Chesley White was impressed by the Hooft name. He let me go with renewed promises of friendship and credit which I was using to make extensive purchases of cloth and other goods for the Universal Store. Robert Nicolls and his bride were in Bath, London's favorite resort, penning White letters full of gossip and good cheer. All I had to show for my scheming was George Stapleton's debt-laden estate in New Jersey and his quondam son here in London, drunkenly gambling away its value.
Back in the White Horse Inn, I found two burly fellows talking to the proprietor, John Williams. “Here's his wife,” Williams said.
The two visitors were bailiffs. They had a warrant to take Malcolm Stapleton to Old Bailey, the debtor's prison, if he could not produce the ten thousand pounds he had lost last night at Almack's, playing faro. I was tempted to let him go to jail and sail back to America without him. But how could I explain such a disgrace to our friends—much less our enemies—in New York? I could practically hear my Van Vorst relatives cackling with glee.
I told the bailiffs Malcolm had sailed for America that morning. Innkeeper John Williams loyally confirmed the lie. Upstairs, I routed him out of his drunken sleep and sent Williams rushing to the Thames's wharves to find a ship that was sailing for New York on the next tide.
“Are you happy now?” I said, showing him the bailiff's order. “You've brought us to the brink of ruin. I can't pay this without ruining my credit here in London.”
“Let them have me,” Malcolm said. “Go back to New York and forget me. Tell the boy I died of smallpox over here or some other lie that will make him at least mourn me.”
“What's
wrong
with you? Why do you want to destroy all we've tried to build?”
Finally, he told me what he had learned in Scotland about his real father. “Don't you see what I've done?” he said. “Betrayed my own people, spilled their blood in the name of a gang of plunderers like Walpole and Pelham.” Marrying me was of a piece with this theme of moral capitulation. He reiterated his comparison of my ethics and the Great Corrupter and his crew. “Between you, you've made me a traitor to everything I believe,” he raved.

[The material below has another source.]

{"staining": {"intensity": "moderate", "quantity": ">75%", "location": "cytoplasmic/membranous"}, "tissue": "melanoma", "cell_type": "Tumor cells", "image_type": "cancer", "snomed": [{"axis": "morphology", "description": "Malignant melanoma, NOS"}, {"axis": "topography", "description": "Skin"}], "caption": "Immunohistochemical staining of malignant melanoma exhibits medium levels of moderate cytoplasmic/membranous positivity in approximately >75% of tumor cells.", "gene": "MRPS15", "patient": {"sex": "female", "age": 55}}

“I think God—or whoever runs this miserable disordered world—is far more responsible,” I said.
Even if he were not accusing me, I could not have sympathized with him. Perhaps it was my Seneca contempt for pain, perhaps it was the bitterness my uncle Johannes and Robert Nicolls had steeped in my soul, but I was incapable of tolerating weakness. It seemed especially offensive to discover it in the spirit of this gigantic man whom I had chosen as my protector, my prize in the lottery of love.
I could not help him. I could not even bear the sight of him. I summoned Hartshorne to persuade him to flee. The colonel continued to assume Malcolm's funk was caused by the way the Patriot Party had collapsed. With that marvelous ability to turn his opinions inside out, Hartshorne assured Malcolm patriotism was moonshine and eventually grown men faced up to that hard truth. He added a graphic portrait of the sordid life of debtor's prison. He himself was rejoining his regiment in Scotland to escape the bailiffs on his trail.